Scientific Origin Stories III::

Migrations and Diversifications

The conventional story continues: After the successive waves of cross-continental migrations, the heterogeneous northeastern Asian bands and their descendants continued hunting big game and gathering wild foods. Some, such as the descendants of the Inuit-Aleuts remained north. Others pressed southwards along the Rocky Mountains and migration pushed different bands across the continent to the Atlantic coast and down into Central and South America.

Over time, more cultural and genetic differentiation occurred as bands merged and split and new bands appeared.
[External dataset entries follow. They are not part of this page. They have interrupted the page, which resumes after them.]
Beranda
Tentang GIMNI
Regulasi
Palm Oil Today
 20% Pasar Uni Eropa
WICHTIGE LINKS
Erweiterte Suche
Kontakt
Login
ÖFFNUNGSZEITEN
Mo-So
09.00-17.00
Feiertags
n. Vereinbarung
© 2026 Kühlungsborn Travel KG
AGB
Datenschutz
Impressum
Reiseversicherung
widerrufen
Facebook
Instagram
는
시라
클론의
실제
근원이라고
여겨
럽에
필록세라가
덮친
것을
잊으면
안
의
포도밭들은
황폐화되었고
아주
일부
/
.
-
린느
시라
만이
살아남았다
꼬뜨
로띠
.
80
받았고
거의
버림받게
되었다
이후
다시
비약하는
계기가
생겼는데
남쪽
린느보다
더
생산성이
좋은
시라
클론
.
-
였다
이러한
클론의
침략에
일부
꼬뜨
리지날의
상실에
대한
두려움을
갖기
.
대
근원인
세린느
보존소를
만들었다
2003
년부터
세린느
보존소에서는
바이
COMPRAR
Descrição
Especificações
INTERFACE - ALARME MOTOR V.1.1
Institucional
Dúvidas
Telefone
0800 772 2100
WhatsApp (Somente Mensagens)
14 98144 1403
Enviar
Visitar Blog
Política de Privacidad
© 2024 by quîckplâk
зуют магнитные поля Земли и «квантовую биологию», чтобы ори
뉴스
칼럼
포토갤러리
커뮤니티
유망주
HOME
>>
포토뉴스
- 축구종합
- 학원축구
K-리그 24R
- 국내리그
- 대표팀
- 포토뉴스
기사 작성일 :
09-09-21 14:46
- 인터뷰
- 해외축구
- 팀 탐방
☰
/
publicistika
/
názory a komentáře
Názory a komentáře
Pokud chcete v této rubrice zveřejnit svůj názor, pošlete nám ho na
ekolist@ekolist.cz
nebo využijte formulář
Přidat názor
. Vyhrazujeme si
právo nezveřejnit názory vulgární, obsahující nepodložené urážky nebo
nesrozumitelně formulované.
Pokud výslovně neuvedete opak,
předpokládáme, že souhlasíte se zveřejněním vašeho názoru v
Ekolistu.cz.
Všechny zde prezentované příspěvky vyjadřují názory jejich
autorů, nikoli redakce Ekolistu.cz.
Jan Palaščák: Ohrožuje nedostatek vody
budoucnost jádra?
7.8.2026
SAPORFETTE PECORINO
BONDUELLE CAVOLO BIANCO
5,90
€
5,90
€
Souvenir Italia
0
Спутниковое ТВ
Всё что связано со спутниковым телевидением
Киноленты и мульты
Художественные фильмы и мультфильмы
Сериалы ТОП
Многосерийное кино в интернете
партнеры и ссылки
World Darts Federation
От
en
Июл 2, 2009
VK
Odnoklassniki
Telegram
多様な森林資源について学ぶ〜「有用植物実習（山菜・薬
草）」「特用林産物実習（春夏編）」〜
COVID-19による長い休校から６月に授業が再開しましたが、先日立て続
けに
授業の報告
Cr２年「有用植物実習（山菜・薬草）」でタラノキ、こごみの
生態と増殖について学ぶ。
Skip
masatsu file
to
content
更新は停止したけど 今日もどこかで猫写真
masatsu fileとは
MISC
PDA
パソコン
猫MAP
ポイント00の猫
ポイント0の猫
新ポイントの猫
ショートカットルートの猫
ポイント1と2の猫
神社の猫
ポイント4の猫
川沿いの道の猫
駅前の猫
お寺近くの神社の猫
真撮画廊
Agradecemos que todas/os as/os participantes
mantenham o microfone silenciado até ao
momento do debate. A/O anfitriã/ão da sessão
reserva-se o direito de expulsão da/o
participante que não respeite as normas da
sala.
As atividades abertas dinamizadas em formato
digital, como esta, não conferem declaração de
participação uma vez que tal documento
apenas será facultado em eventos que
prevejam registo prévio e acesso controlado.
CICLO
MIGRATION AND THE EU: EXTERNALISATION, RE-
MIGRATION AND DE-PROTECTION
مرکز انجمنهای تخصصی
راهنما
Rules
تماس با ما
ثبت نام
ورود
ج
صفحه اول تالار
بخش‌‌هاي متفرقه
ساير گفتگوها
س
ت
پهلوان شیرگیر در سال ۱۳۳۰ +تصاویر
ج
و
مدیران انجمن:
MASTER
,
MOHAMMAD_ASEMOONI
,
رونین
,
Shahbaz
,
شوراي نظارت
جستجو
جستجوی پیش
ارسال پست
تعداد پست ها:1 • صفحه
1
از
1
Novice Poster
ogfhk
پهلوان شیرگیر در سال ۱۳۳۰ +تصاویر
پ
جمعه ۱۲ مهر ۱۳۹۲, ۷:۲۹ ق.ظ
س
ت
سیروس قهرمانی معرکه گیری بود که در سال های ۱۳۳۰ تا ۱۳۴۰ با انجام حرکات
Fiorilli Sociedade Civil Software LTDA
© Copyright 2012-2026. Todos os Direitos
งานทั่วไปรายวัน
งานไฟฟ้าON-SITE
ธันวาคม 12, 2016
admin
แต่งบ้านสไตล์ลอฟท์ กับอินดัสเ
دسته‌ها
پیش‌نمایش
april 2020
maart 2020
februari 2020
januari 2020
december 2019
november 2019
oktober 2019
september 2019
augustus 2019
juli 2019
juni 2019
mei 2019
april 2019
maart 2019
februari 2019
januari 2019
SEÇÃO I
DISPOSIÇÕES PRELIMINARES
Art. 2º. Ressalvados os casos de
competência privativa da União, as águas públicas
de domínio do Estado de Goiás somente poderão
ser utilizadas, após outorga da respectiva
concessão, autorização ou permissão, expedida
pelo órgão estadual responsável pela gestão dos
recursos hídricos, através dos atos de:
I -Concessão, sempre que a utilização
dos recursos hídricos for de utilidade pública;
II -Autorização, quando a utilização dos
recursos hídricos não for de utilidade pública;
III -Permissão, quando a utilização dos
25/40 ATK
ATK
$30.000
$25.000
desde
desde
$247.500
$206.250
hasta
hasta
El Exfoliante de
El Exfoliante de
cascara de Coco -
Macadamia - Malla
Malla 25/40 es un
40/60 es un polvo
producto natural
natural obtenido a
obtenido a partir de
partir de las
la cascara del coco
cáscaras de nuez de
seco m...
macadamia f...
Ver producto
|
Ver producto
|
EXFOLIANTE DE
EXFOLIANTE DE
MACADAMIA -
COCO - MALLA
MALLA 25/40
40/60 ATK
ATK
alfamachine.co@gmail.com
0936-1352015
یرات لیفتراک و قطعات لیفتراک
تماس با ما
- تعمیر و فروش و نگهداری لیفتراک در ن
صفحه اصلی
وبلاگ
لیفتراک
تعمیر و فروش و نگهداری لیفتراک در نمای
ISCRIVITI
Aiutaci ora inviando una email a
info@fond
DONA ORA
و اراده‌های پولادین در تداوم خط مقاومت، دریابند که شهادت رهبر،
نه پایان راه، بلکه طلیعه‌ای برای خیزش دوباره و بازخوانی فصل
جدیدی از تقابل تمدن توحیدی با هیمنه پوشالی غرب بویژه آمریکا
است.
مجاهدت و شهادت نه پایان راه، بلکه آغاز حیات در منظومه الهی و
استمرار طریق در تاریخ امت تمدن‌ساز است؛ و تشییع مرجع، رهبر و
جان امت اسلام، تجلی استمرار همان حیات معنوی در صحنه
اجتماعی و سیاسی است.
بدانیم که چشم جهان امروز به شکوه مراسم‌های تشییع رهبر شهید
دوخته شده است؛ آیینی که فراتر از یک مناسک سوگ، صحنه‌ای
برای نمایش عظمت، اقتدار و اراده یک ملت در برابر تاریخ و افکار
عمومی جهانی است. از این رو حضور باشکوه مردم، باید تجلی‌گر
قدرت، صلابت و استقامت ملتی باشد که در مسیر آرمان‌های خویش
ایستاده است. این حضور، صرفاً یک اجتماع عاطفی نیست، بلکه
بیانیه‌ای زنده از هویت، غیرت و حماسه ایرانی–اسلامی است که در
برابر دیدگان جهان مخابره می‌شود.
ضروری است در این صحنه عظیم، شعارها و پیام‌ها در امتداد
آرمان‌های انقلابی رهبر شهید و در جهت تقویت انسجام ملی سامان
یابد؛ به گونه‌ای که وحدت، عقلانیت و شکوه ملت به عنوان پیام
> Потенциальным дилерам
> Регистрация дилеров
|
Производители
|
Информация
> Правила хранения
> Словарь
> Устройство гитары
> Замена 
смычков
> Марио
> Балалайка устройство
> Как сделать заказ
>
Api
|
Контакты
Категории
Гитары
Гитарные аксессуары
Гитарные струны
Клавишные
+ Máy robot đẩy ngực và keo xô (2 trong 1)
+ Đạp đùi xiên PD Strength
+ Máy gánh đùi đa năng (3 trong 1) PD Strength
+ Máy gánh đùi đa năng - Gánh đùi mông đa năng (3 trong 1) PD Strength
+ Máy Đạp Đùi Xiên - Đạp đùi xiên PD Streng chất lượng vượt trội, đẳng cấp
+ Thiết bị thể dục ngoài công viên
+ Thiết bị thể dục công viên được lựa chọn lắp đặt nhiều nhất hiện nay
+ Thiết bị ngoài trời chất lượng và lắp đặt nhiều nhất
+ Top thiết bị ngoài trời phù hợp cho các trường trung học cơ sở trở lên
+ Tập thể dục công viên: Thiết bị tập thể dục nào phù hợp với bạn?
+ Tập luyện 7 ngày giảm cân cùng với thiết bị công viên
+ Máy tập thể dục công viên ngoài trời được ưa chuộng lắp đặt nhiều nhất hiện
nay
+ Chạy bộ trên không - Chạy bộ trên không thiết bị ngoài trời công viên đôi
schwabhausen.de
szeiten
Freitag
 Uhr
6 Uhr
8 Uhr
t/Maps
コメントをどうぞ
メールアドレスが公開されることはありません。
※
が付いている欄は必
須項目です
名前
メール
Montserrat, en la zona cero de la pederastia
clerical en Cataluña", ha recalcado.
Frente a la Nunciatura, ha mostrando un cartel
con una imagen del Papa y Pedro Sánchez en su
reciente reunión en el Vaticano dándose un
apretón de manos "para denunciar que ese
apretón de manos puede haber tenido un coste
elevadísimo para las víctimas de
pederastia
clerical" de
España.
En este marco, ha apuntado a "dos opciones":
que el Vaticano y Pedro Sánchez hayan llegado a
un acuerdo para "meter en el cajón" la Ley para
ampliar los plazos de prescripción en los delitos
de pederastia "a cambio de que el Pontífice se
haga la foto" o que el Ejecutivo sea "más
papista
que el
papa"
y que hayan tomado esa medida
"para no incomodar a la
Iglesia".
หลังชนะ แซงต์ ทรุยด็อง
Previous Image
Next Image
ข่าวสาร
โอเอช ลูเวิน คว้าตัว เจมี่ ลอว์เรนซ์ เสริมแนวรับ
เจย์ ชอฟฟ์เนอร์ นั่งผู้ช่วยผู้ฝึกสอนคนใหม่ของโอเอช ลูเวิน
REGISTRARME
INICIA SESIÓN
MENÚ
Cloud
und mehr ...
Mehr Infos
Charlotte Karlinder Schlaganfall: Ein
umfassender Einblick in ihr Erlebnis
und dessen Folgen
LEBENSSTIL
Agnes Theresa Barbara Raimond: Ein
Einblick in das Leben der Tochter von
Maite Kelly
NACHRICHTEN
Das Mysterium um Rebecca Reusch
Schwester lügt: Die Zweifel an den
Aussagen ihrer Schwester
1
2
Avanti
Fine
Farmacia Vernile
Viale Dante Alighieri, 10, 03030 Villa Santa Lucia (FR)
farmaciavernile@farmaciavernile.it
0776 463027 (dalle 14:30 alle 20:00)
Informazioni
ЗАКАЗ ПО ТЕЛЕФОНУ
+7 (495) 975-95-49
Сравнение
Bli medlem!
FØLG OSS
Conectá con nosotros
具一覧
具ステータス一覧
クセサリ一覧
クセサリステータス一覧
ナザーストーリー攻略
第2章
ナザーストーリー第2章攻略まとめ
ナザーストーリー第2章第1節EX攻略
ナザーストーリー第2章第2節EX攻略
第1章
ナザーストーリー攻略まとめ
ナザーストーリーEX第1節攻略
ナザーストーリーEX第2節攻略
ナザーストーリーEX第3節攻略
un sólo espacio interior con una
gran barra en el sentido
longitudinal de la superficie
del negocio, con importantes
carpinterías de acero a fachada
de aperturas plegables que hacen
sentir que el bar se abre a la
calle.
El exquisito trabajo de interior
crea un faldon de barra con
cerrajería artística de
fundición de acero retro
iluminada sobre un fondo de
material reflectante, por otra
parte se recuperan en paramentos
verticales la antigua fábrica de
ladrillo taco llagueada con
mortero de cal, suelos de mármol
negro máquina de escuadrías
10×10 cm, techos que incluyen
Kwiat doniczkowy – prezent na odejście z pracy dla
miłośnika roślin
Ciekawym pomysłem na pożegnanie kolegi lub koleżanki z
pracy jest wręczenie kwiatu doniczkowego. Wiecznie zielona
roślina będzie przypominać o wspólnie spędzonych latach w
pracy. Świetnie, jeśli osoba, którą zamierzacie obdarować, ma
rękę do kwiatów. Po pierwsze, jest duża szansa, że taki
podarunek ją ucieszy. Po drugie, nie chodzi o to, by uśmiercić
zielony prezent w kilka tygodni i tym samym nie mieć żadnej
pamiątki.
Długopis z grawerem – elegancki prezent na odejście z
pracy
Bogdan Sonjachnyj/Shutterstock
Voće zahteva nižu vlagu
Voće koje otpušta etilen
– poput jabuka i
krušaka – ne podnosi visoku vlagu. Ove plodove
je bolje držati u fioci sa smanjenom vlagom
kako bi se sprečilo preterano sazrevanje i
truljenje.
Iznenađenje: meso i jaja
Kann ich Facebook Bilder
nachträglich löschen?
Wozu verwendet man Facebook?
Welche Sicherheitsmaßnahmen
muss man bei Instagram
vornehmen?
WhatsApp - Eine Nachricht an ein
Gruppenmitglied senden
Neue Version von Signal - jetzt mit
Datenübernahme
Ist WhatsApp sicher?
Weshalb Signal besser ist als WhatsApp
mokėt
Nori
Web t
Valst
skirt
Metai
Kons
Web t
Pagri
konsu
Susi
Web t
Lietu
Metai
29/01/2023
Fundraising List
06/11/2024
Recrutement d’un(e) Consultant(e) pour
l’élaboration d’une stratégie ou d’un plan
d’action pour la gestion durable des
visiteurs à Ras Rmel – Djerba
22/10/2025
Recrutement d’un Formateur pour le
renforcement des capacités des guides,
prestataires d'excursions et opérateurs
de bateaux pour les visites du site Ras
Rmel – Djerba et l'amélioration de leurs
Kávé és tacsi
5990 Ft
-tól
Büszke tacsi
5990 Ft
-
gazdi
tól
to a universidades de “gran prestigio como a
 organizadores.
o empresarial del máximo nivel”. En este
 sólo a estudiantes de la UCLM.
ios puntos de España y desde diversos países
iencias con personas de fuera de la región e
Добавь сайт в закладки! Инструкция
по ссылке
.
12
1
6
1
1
The Inuit split off from the Aleuts, for example, and some groups split off from the Athapaskan and moved south to become descendants of today's Navajo or Dine and Apache.

As the Ice Age drew to a close, some 10,000 to 7000 years ago, geographical changes caused more cultural adaptations and diversifications: the great mammoths; giant bison, bears and sloth; prehistoric horses and other animals became extinct as the great glaciers receded, and vast swathes of grassland prairies, hardwood forests, arid Plains, plateaux and jungles appeared over the Americas.

For the most part, prehistoric American hunting methods adapted to the relatively smaller animals such as deer and antelope. As the land changed, coastal peoples concentrated their efforts on fish harvesting and shellfish collecting; woodland peoples used fire to clear the land and encourage the deer and other animals; in the Canadian north, bands hunted wearing snow-shoes and herded the caribou into corrals; and in Mexico, people began to farm, growing corn, beans and squash.